Libertad. Su casa es un collage, tan diversa como su creación gráfica. Su pincel es libre, abierto al movimiento y color. Su verbo es franco, sin academicismos.

Las respuestas pomposas le desesperan casi tanto como las preguntas sobre el pasado, de ahí que cualquier conversación con el papá de los Arburola esté sometida a la pureza del hoy.

“Nada, ni siquiera recuerdos… Las colecciones me parecen una pérdida de tiempo. Hay que vivir el instante, que es lo único que tenemos. El presente va haciéndonos el futuro y el pasado. En algún momento coleccioné libros, cuadros de pintores y fotos en línea. Soy loco por Internet. Si hago un dibujo hoy, lo publico hoy mismo y ya mañana tengo al menos 100 “Me gusta”.

Cierto, lo noto dinámico en redes sociales: es usted muy tecnológico.

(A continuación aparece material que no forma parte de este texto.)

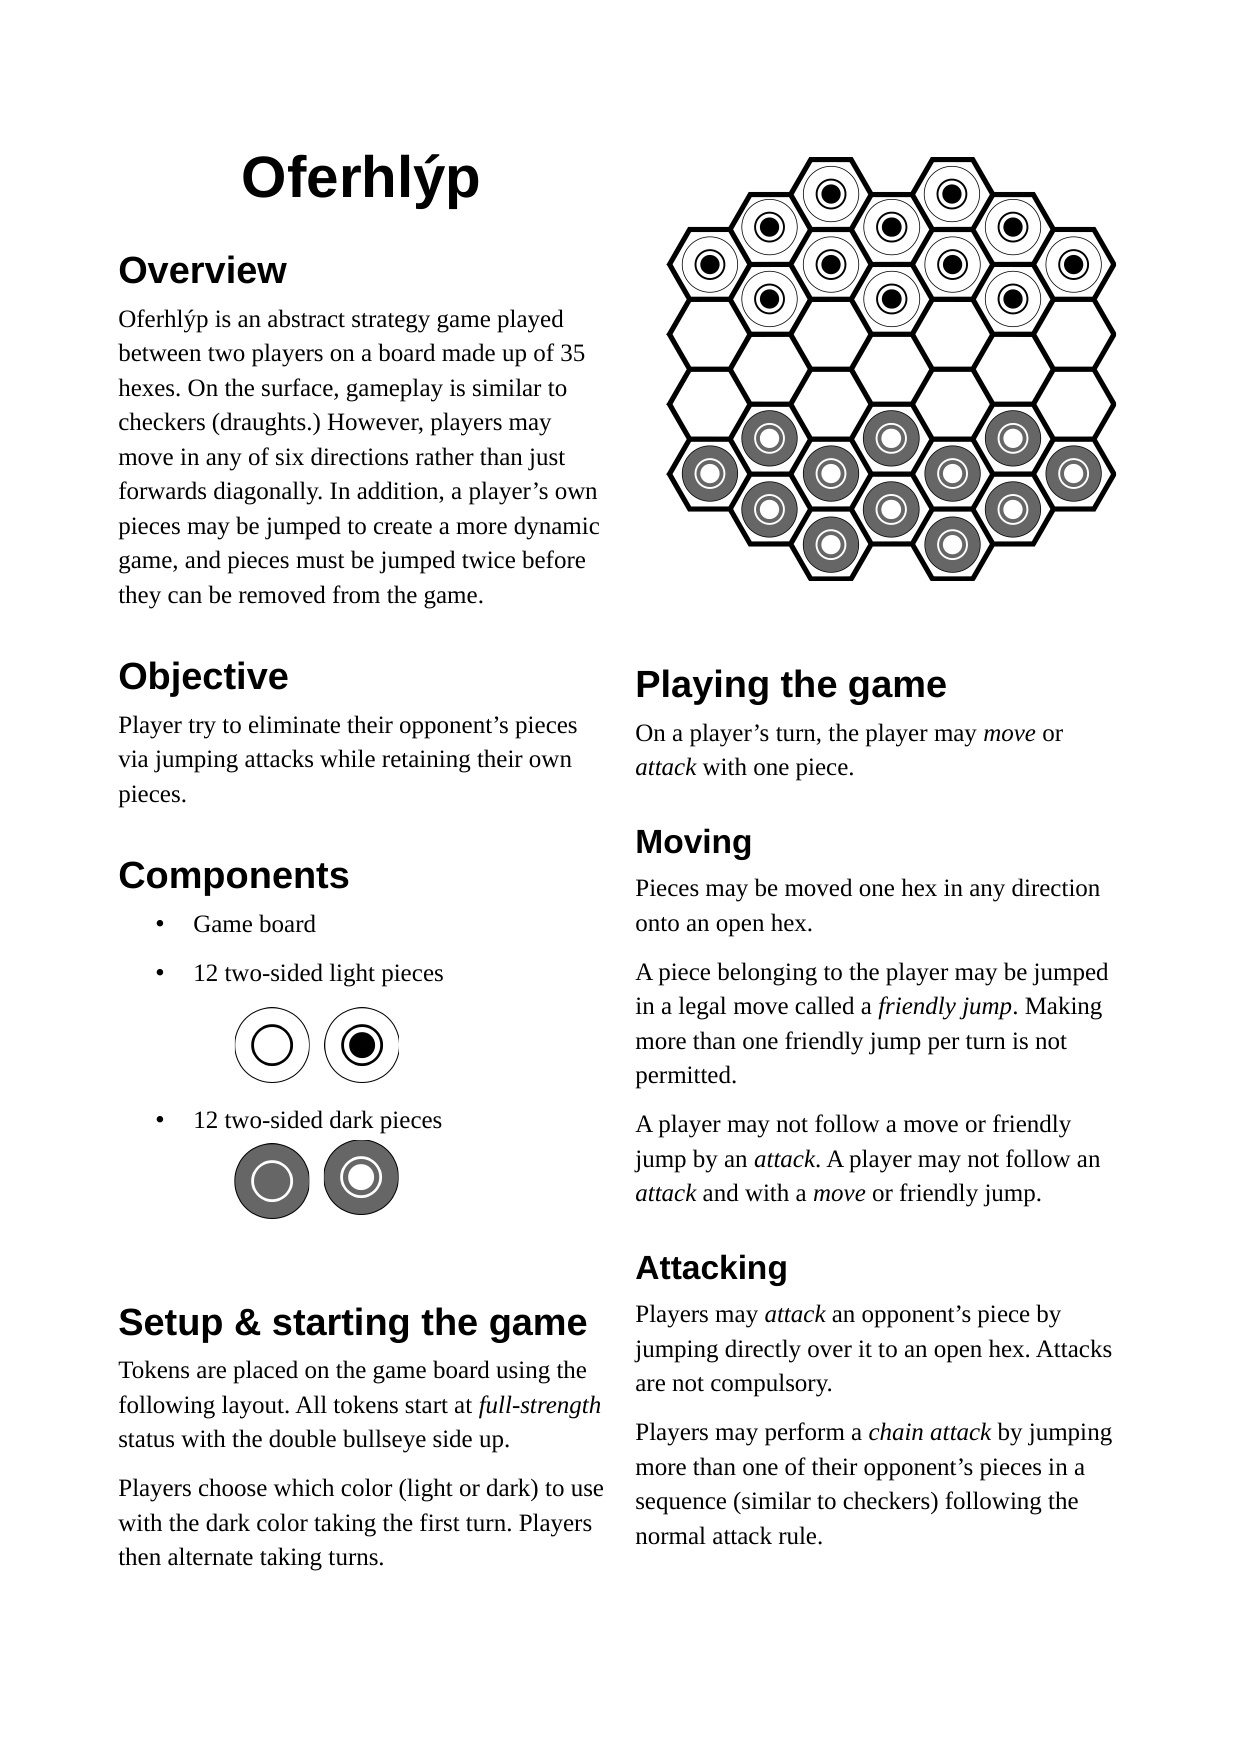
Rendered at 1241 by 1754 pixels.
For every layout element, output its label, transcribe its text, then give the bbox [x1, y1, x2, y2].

text Pieces may be moved one hex in any direction onto an open hex. [635, 873, 1122, 937]
list Game board [156, 909, 605, 938]
subtitle Moving [635, 822, 1122, 861]
subtitle Setup & starting the game [118, 1299, 605, 1343]
picture [234, 1143, 310, 1219]
text A player may not follow a move or friendly jump by an attack. A player may not follow an attack and with a move or friendly jump. [635, 1109, 1122, 1207]
text A piece belonging to the player may be jumped in a legal move called a friendly jump. Making more than one friendly jump per turn is not permitted. [635, 957, 1122, 1089]
picture [324, 1007, 399, 1083]
text Players may perform a chain attack by jumping more than one of their opponent’s pieces in a sequence (similar to checkers) following the normal attack rule. [635, 1417, 1122, 1549]
text On a player’s turn, the player may move or attack with one piece. [635, 718, 1122, 781]
subtitle Overview [118, 248, 605, 291]
text Tokens are placed on the game board using the following layout. All tokens start at full-strength status with the double bullseye side up. [118, 1355, 605, 1453]
title Oferhlýp [118, 143, 605, 210]
text Player try to eliminate their opponent’s pieces via jumping attacks while retaining their own pieces. [118, 710, 605, 808]
subtitle Playing the game [635, 662, 1122, 705]
subtitle Attacking [635, 1248, 1122, 1287]
text Players may attack an opponent’s piece by jumping directly over it to an open hex. Attacks are not compulsory. [635, 1299, 1122, 1397]
subtitle Components [118, 853, 605, 897]
list 12 two-sided light pieces [156, 958, 605, 987]
text Players choose which color (light or dark) to use with the dark color taking the first turn. Players then alternate taking turns. [118, 1473, 605, 1571]
picture [666, 157, 1117, 581]
picture [234, 1007, 310, 1083]
picture [323, 1140, 399, 1215]
list 12 two-sided dark pieces [156, 1105, 605, 1134]
text Oferhlýp is an abstract strategy game played between two players on a board made up of 35 hexes. On the surface, gameplay is similar to checkers (draughts.) However, players may move in any of six directions rather than just forwards diagonally. In addition, a player’s own pieces may be jumped to create a more dynamic game, and pieces must be jumped twice before they can be removed from the game. [118, 304, 605, 608]
subtitle Objective [118, 654, 605, 697]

No puedo vivir sin mi Mac ni sin la Wacom. Uso Photoshop desde que salió y trabajo en el PageMaker desde que lanzaron la Macintosh 512K. Ahora mezclo el dibujo manual con lo digital –indica mientras rebusca entre los papeles con anotaciones y las esculturas en miniatura que invaden su escritorio.

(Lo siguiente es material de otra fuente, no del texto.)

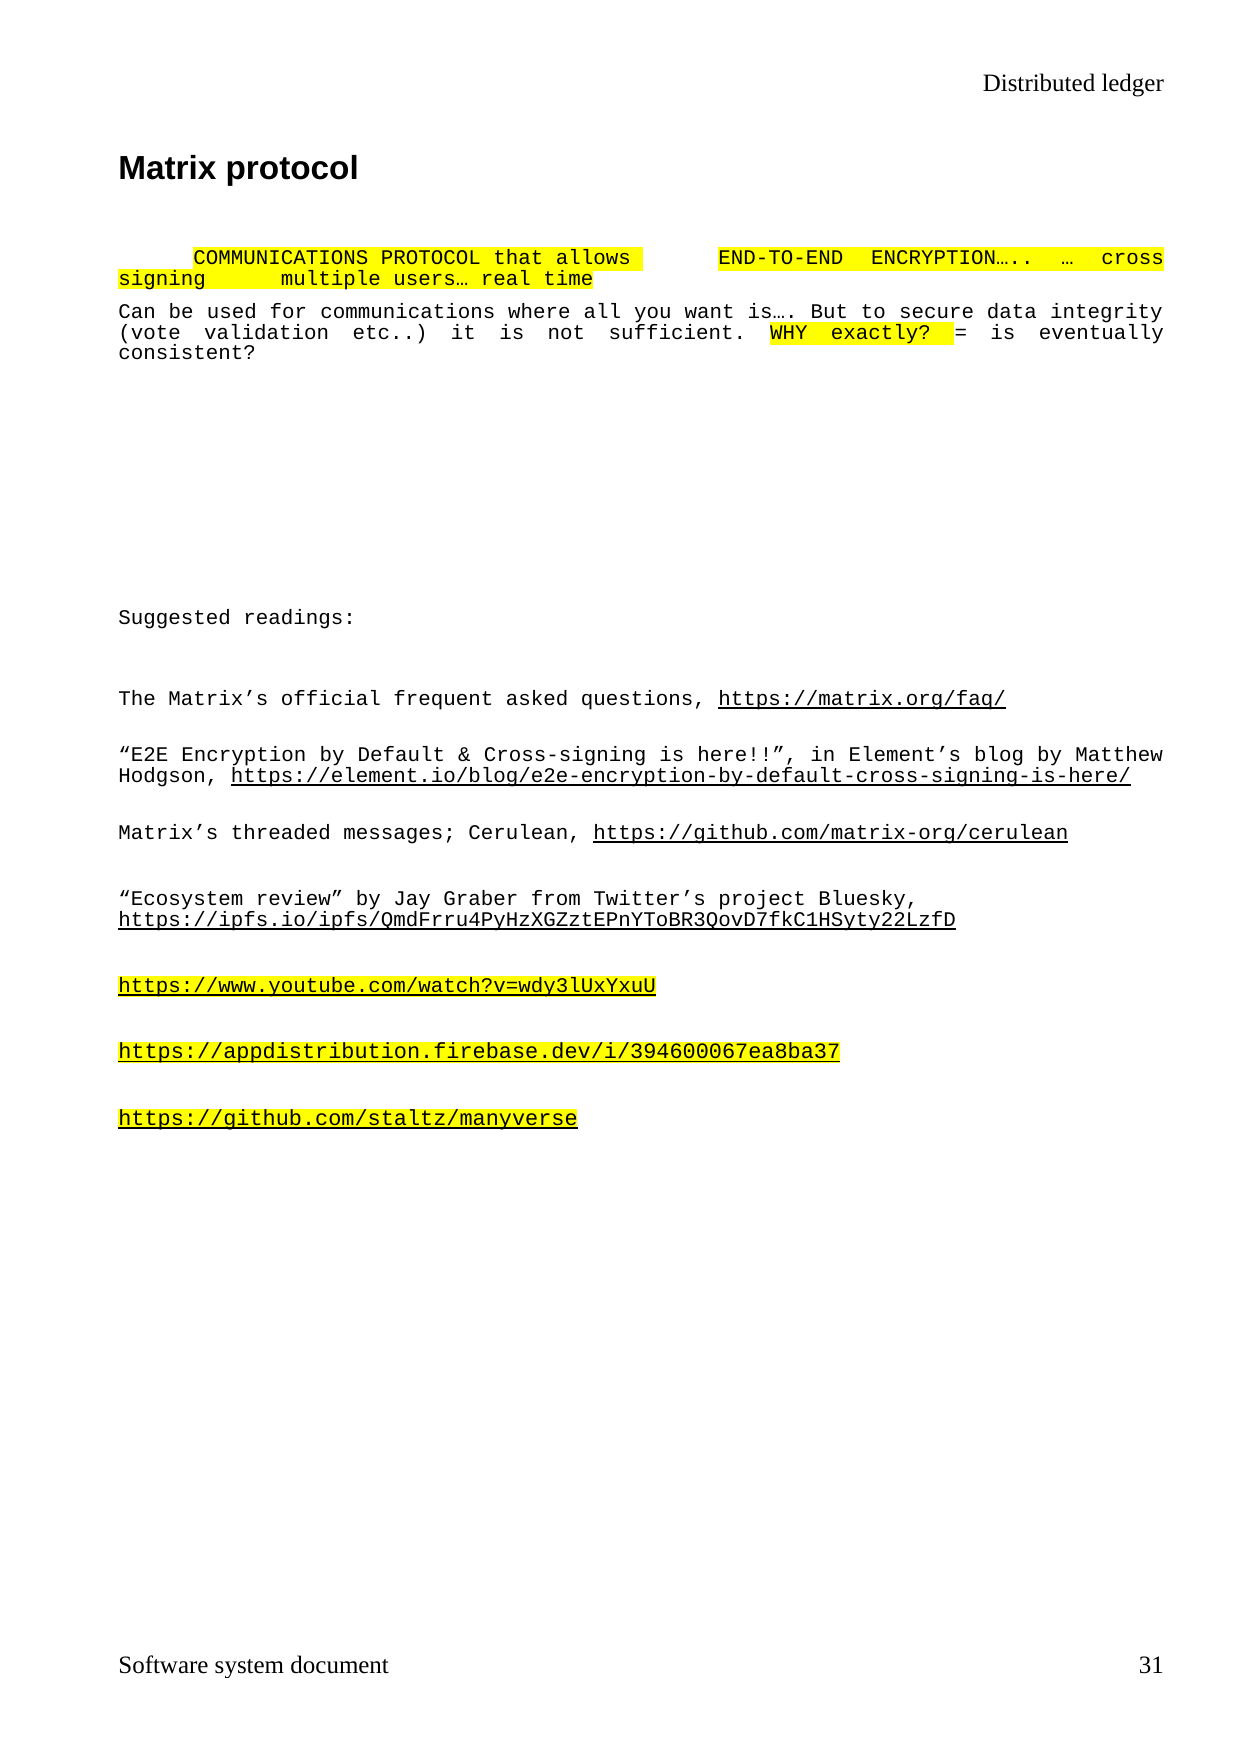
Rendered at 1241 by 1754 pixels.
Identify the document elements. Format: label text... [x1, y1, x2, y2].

text https://appdistribution.firebase.dev/i/394600067ea8ba37 [118, 1042, 1164, 1063]
text https://github.com/staltz/manyverse [118, 1108, 1164, 1129]
text Can be used for communications where all you want is…. But to secure data integrity (vote validation etc..) it is not sufficient. WHY exactly? = is eventually consistent? [118, 302, 1164, 364]
text COMMUNICATIONS PROTOCOL that allows END-TO-END ENCRYPTION….. … cross signing multiple users… real time [118, 248, 1164, 289]
text Suggested readings: [118, 608, 1164, 629]
subtitle Matrix protocol [118, 148, 1164, 186]
text Matrix’s threaded messages; Cerulean, https://github.com/matrix-org/cerulean [118, 823, 1164, 843]
text “Ecosystem review” by Jay Graber from Twitter’s project Bluesky, https://ipfs.io/ipfs/QmdFrru4PyHzXGZztEPnYToBR3QovD7fkC1HSyty22LzfD [118, 889, 1164, 930]
text “E2E Encryption by Default & Cross-signing is here!!”, in Element’s blog by Matthew Hodgson, https://element.io/blog/e2e-encryption-by-default-cross-signing-is-here/ [118, 745, 1164, 787]
text The Matrix’s official frequent asked questions, https://matrix.org/faq/ [118, 689, 1164, 709]
text https://www.youtube.com/watch?v=wdy3lUxYxuU [118, 976, 1164, 997]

La sala tiene además una pizarra con dibujos, recortes y fotografías. Un biombo con pinturas, bocetos y cargadores eléctricos. Una refrigeradora blanca con un televisor negro encima y una Frida gris debajo.

“Khalo es mi ídolo. Le admiro su deseo de vivir, su fuerza para superar los obstáculos, su pasión. ¡Ay, quería tanto a Diego!

Y le aguantaba unas... ¡Frida, su/frida!

Muy ingeniosa –ríe la ocurrencia ajena–. Fue una mujer sin limitaciones sociales, era bisexual y no se hacía rollos.

Sabía vivir y pintar lo que mejor conocía: su mundo interior; pese a que despreciaba la etiqueta “surrealista”, como usted.

No estoy acostumbrado a intelectualizar, a ponerle palabras a mis emociones, a disecar mis sentimientos. Soy cero calculador y maquiavélico.

Siendo usted tan “visceral”, ¿cómo hacía con los clientes publicitarios?

Haciendo publicidad aprendí a comunicarme. . Yo soy de la calle. Mi formación es autodidacta, mi academia son los amigos. Edwin Cantiño, Fernando Carballo, Otto Apuy, Gerardo González, Moisés Barrios, Hugo Díaz, Vicky Ramos, Ruth Angulo, Álvaro Borrasé, Ariel y Sebastián Arburola… ellos son mis maestros.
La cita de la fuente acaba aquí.